The students were given a photo of their assigned Marine or sailor and asked to develop 10-15 questions for that Marine, said Jaya Chopra, Desert View Academy English teacher.
They were given almost complete freedom on the topic of their questions as long as they remembered to ask about life experiences and birth statistics, added Chopra.
Alicia Young, Desert View Academy art teacher, said she thought it was a great idea for the children to interview Marines and wanted the students to create portraits of their assigned Marines to show the community the students’ perception of the Marine Corps.
The air station is Yuma’s neighbor, but there are many people who know very little about it. The station is an untapped source of knowledge, said Young.
The children started the day kind of quiet because they were nervous, but after talking with the Marines for about five minutes, they began asking questions like their best friend was across from them, said Navy Lt. Jennifer Bixby, MWSS-371 chaplain.
“It’s fun to get to learn about (Marines),” said Amanda Martinez, fifth-grader. “It’s interesting to learn about what (Marines) do.”
“I’d rather interview (Marines) because they have more interesting things to say,” said Dante Gilliam Jr., fifth-grader and son of Master Sgt. Dante Gilliam, Sr., MWSS-371 communications chief.
“To have my son ask me what my goals are threw me for a loop,” said Gilliam. “But it’s better to get the knowledge from the source. They can hear us and see us in our environment, which is a unique experience.”
This is a good way to show the community we are here to serve them, said 2nd Lt. John A. Fulton, MWSS-371 Incident Response Team platoon commander and native of Linden, Pa.
This is also a way for MWSS-371 to give back to the community for all the support it provides to the Marine Corps, said Lt. Col. Phillip Woody, MWSS-371 commanding officer.
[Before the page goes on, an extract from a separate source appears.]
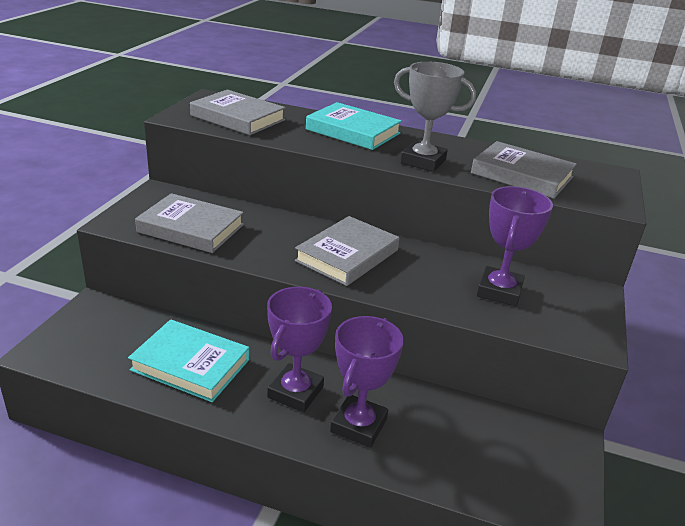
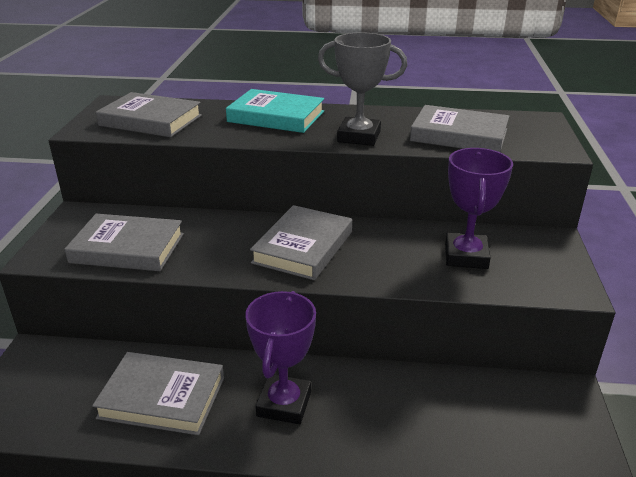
camera: 10 degrees left, 0 degrees up
(190, 365) = (162, 398): turquoise book -> grey book
(358, 425) = (361, 425): purple trophy -> none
It also gives the children a chance to sit down and get to know Marines in a way the public does not show, he added.
Children tend to be afraid of Marines because the media shows them in war and fighting scenarios, said Woody.
Woody said he hoped the day would give the young children a good foundation of knowledge about the military.
The children were so excited to be here. This really helped develop their interview and communication skills, Chopra said.
The Marines were very helpful and now the children have something to strive for in the future, she added.
The Marines are public servants and MWSS-371 never passes up a chance to help, said Woody.
The completed biographies and portraits will be presented to the on Marines Monday at Desert View Academy.